What the exercise asks. Print every one of the records below word for word, keeping their order.

Data for this exercise.
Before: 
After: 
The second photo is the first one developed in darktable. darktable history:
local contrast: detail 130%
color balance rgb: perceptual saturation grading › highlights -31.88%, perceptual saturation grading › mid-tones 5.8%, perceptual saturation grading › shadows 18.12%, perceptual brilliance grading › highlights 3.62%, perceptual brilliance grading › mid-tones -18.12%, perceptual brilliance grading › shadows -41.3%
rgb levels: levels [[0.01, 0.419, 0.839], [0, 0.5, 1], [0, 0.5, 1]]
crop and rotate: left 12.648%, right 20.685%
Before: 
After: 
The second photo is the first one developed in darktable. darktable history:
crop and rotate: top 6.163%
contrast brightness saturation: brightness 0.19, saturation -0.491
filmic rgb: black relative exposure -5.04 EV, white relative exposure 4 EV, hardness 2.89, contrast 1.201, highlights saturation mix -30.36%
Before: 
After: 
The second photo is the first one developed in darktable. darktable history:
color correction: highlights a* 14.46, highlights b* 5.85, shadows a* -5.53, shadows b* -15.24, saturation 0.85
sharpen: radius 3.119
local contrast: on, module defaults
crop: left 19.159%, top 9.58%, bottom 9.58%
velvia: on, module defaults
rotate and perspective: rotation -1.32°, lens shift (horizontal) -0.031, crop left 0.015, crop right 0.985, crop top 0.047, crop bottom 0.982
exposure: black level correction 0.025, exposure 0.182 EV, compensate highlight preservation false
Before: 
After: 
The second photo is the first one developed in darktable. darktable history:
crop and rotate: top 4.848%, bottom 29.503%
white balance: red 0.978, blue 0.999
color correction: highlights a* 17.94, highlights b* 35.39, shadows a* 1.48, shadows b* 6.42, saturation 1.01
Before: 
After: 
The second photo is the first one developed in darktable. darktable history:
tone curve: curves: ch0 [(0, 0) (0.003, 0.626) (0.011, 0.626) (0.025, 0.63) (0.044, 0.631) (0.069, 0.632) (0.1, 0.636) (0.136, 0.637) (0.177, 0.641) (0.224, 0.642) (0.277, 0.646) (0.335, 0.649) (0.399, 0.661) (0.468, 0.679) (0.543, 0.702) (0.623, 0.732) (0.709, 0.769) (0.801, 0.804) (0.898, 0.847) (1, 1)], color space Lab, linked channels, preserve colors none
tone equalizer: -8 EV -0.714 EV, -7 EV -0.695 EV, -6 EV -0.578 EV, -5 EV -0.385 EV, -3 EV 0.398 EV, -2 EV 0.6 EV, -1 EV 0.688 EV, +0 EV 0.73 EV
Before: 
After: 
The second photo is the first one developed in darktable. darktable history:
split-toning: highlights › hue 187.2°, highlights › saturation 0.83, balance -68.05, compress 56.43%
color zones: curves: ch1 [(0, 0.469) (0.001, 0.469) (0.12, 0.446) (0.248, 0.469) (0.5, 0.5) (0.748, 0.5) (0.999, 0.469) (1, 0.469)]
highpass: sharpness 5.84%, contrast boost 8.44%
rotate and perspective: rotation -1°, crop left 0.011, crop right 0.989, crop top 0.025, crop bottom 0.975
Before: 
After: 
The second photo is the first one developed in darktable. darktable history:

Problem solution.
Before: 
After: 
The second photo is the first one developed in darktable. darktable history:
local contrast: detail 130%
color balance rgb: perceptual saturation grading › highlights -31.88%, perceptual saturation grading › mid-tones 5.8%, perceptual saturation grading › shadows 18.12%, perceptual brilliance grading › highlights 3.62%, perceptual brilliance grading › mid-tones -18.12%, perceptual brilliance grading › shadows -41.3%
rgb levels: levels [[0.01, 0.419, 0.839], [0, 0.5, 1], [0, 0.5, 1]]
crop and rotate: left 12.648%, right 20.685%
Before: 
After: 
The second photo is the first one developed in darktable. darktable history:
crop and rotate: top 6.163%
contrast brightness saturation: brightness 0.19, saturation -0.491
filmic rgb: black relative exposure -5.04 EV, white relative exposure 4 EV, hardness 2.89, contrast 1.201, highlights saturation mix -30.36%
Before: 
After: 
The second photo is the first one developed in darktable. darktable history:
color correction: highlights a* 14.46, highlights b* 5.85, shadows a* -5.53, shadows b* -15.24, saturation 0.85
sharpen: radius 3.119
local contrast: on, module defaults
crop: left 19.159%, top 9.58%, bottom 9.58%
velvia: on, module defaults
rotate and perspective: rotation -1.32°, lens shift (horizontal) -0.031, crop left 0.015, crop right 0.985, crop top 0.047, crop bottom 0.982
exposure: black level correction 0.025, exposure 0.182 EV, compensate highlight preservation false
Before: 
After: 
The second photo is the first one developed in darktable. darktable history:
crop and rotate: top 4.848%, bottom 29.503%
white balance: red 0.978, blue 0.999
color correction: highlights a* 17.94, highlights b* 35.39, shadows a* 1.48, shadows b* 6.42, saturation 1.01
Before: 
After: 
The second photo is the first one developed in darktable. darktable history:
tone curve: curves: ch0 [(0, 0) (0.003, 0.626) (0.011, 0.626) (0.025, 0.63) (0.044, 0.631) (0.069, 0.632) (0.1, 0.636) (0.136, 0.637) (0.177, 0.641) (0.224, 0.642) (0.277, 0.646) (0.335, 0.649) (0.399, 0.661) (0.468, 0.679) (0.543, 0.702) (0.623, 0.732) (0.709, 0.769) (0.801, 0.804) (0.898, 0.847) (1, 1)], color space Lab, linked channels, preserve colors none
tone equalizer: -8 EV -0.714 EV, -7 EV -0.695 EV, -6 EV -0.578 EV, -5 EV -0.385 EV, -3 EV 0.398 EV, -2 EV 0.6 EV, -1 EV 0.688 EV, +0 EV 0.73 EV
Before: 
After: 
The second photo is the first one developed in darktable. darktable history:
split-toning: highlights › hue 187.2°, highlights › saturation 0.83, balance -68.05, compress 56.43%
color zones: curves: ch1 [(0, 0.469) (0.001, 0.469) (0.12, 0.446) (0.248, 0.469) (0.5, 0.5) (0.748, 0.5) (0.999, 0.469) (1, 0.469)]
highpass: sharpness 5.84%, contrast boost 8.44%
rotate and perspective: rotation -1°, crop left 0.011, crop right 0.989, crop top 0.025, crop bottom 0.975
Before: 
After: 
The second photo is the first one developed in darktable. darktable history:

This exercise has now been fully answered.